The various Trump administration policy efforts to make more poor people suffer more have been stymied in part by Congress. So the administration is moving toward an administrative change that would change the way poverty is defined, setting a new threshold that would strip benefits from millions.
The federal poverty line is set using the consumer price index (CPI), which measures changes in the cost of a basic market basket of consumer goods and services. It’s not necessarily the most accurate of measures for all the populations it applies to, but it does the basic job. As far as Trump is concerned, it does it too generously, so the administration is thinking about bringing back a proposal from a decade ago, which was included in the failed grand bargain negotiations between then-House Speaker John Boehner and then-President Barack Obama: the chained CPI. This assumes that consumers will substitute cheaper products when prices go up, and grows about a quarter of a percentage point less than the regular CPI, according to the Congressional Budget Office. Because there’s always cheaper rent and child care and utilities out there, amirite?

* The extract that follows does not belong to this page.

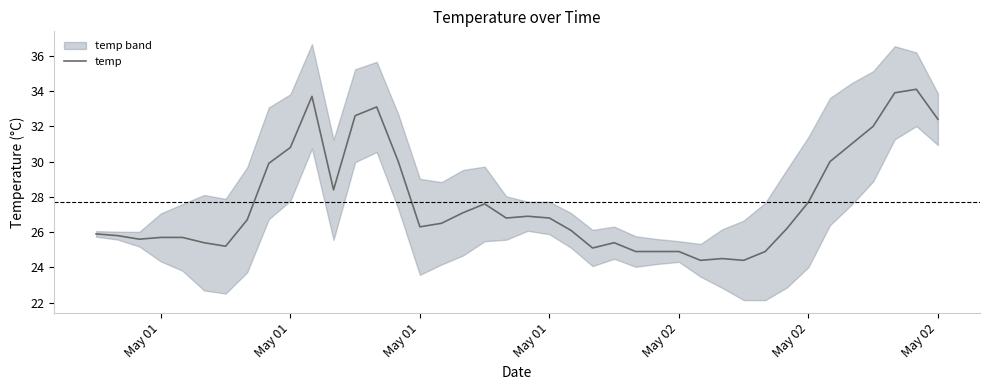

What is the difference between the second highest and second lowest values?

9.5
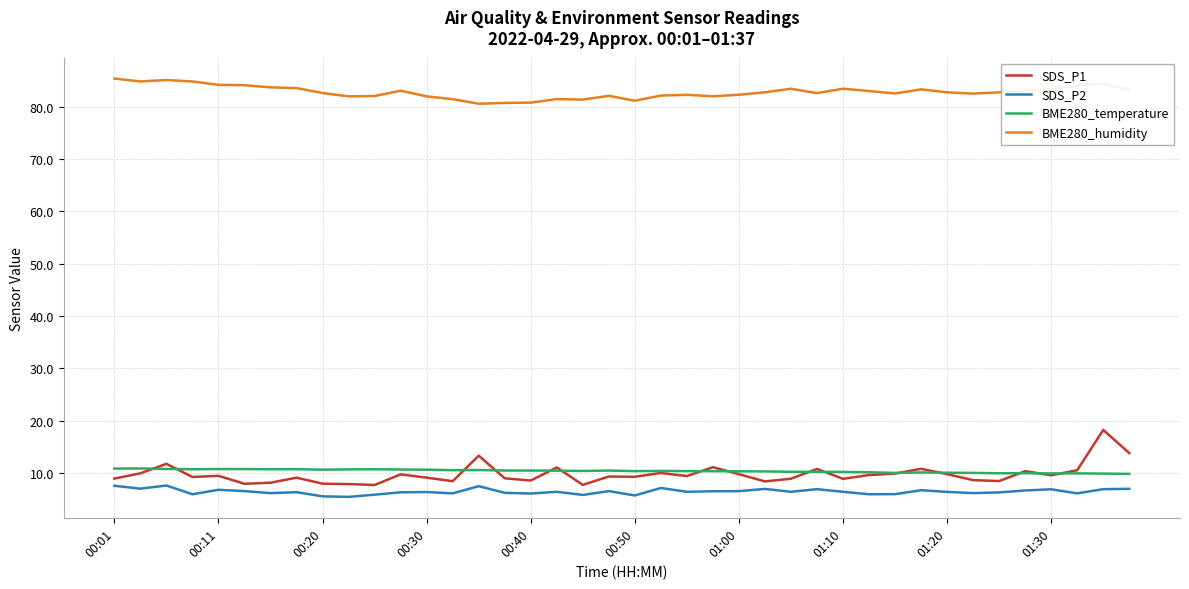

True or false: SDS_P1 and BME280_humidity intersect in this chart.

False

The federal poverty level is already unbelievably low—$12,140 for a single person in 2018. That could be reduce to $12,113 annually, according to chained-CPI advocate and former poor people punisher Douglas Holtz-Eakin, president of the American Action Forum and a former official in both Bush administrations. Yes, that’s a few dollars less a month, but when you’re operating at those margins, those few dollars count. When you’re also having to jump through all sorts of hoops to prove that you qualify for benefits, as Republicans are increasingly demanding, that’s adding insult to injury.

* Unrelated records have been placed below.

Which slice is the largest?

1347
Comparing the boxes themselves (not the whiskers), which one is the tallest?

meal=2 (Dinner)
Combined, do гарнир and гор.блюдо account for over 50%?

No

The proposal would also kick more people off of the Affordable Care Act, because it would lower premium-support payments and increase out-of-pocket premium costs faced by millions of people who get insurance through the ACA marketplaces. It’s a way to punish people in states that aren’t going along with things such as work requirements for Medicaid, and to take those benefits away. The proposal would “unilaterally strip working class people of Medicaid, nutrition assistance and other basic support by pretending that our definition of poverty is too generous,” said Melissa Boteach, vice president for income security, child care, and early learning for the National Women’s Law Center.
And it’s completely up to the administration to impose—there’s no statute or regulation that stipulates how the poverty line is set. Meanwhile, major American corporations reaped $150 BILLION from the Trump tax cuts last year.